Text passage >>
+ + + + +
Money worries were among the most common causes of stress long before the pandemic hit. With many families finding it increasingly difficult to stay in the black, debts and anxiety levels are likely to rise in the coming weeks and months. If you’re struggling to make ends meet, or your circumstances have changed, here are some tips to help you turn things around.
Try to reduce debt, rather than adding to it
Reducing debt is easier said than done, especially during a pandemic when people are losing their jobs and the future looks uncertain. Tackling debts is beneficial because it saves money in both the short and long-term. Many people who are in debt pay huge amounts of interest on credit cards and short-term loans each month. This money could be used to cover essential costs or boost a savings fund. If you have a bit of money left over each month, try and use it to gradually pay off your debts, reducing interest payments and eliminating the risk of penalties linked to missed payments. If you’re finding it hard to make ends meet, explore other avenues before adding to existing debts. Spending on credit cards and taking out loans from multiple providers can cause debts to spiral rapidly. It may be possible to take out a loan on a long-term basis with lower repayments and interest rates, to borrow from family members or close friends, or to take advantage of initiatives like payment breaks, which are available to help those impacted by the Covid-19 crisis. If your debts are getting out of hand, don’t hesitate to seek advice. There is help and practical support available, and there is always a way out, no matter how much money you owe.
Financial support and targeted assistance
There are many reasons why people find themselves in a situation where it’s difficult to pay the bills and keep up with repayments. Unemployment is a common cause of financial problems. Whether you’ve lost your job due to Covid-19, or you can’t work because of an injury or a chronic illness, or a disability, it’s important to ensure that you are aware of any programs, schemes, or initiatives that could benefit you. There are measures in place to provide financial assistance for those who cannot work, and it’s beneficial to seek expert advice to make sure that you understand the difference between SSDI and SSI and that you are aware of the eligibility criteria. It’s also wise to explore support schemes or incentives that are available during the Covid-19 crisis for people who may be struggling to pay their rent or mortgage or cover credit card or loan repayments. Seek expert advice, look for information on reputable sites online, and don’t be afraid to reach out if you need guidance or you’re not sure whether you qualify or not.
The first step to rebuilding stability when your financial situation deteriorates is to reduce spending. Many of us spend money on things we don’t necessarily need or even want, and we lose track of where our money goes every month. If you need to save money and tighten your belt, carry out an audit. Analyze your bank statements and write down all your regular outgoings. Look for expenses you can either decrease or cut out altogether. Are you paying for a gym membership you never use, or did you sign up for a free trial for unlimited movies or monthly wine delivery and forget to cancel it? Cancel subscriptions and memberships you don’t use and then turn your attention to bringing costs down. If you usually spend $100 on a weekly grocery shop, start making lists of products you need and aim to spend less each time. Resist the temptation to add anything that isn’t on the list to your cart and keep a running total as you shop. Compare prices and offers online when buying or renewing insurance. If you have auto, health, home, and pet insurance, for example, the chances are that you’re spending a substantial amount of money on protection each month. Instead of renewing your existing policies or snapping up the first deal, you see for a new plan, use the Internet to compare policies and providers. Often, insurance companies reserve their best offers for new customers to lure them away from competitors. If you renew automatically every year, you could be paying more for less.
+ + + + +
Provided data >>
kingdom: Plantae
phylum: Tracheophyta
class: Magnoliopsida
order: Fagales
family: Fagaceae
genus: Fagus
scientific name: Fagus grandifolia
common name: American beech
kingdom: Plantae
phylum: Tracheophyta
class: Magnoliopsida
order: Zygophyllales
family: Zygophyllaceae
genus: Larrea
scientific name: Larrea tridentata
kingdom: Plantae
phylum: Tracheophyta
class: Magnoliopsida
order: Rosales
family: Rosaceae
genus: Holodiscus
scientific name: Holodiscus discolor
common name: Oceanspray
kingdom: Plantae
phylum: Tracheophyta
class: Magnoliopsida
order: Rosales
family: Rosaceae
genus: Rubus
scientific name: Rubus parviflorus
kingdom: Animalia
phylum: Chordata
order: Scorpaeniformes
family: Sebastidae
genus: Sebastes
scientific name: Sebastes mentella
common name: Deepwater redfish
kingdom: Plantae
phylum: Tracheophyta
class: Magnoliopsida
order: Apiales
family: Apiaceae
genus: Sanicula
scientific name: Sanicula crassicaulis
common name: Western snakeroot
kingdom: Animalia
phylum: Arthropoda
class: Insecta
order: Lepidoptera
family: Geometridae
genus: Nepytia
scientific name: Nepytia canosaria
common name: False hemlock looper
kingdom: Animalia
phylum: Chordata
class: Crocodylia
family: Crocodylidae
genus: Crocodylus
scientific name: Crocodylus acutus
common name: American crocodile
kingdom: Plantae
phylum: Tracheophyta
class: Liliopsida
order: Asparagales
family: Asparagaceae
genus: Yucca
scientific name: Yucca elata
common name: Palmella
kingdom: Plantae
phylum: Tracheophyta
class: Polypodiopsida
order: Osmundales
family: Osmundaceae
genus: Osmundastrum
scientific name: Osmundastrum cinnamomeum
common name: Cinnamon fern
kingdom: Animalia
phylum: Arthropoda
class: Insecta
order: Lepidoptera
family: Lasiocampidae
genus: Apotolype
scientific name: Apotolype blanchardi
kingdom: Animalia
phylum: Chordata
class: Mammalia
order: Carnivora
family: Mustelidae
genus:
+ + + + +
Work instruction 1 >>
Reproduce the passage of the article on money worries that begins at the words "Money worries were" and ends after the words "turn things around.".
Work instruction 2 >>
List every type of insurance that the article on money worries names.

Written reply 1 >>
Money worries were among the most common causes of stress long before the pandemic hit. With many families finding it increasingly difficult to stay in the black, debts and anxiety levels are likely to rise in the coming weeks and months. If you’re struggling to make ends meet, or your circumstances have changed, here are some tips to help you turn things around.

Written reply 2 >>
Auto insurance, health insurance, home insurance and pet insurance.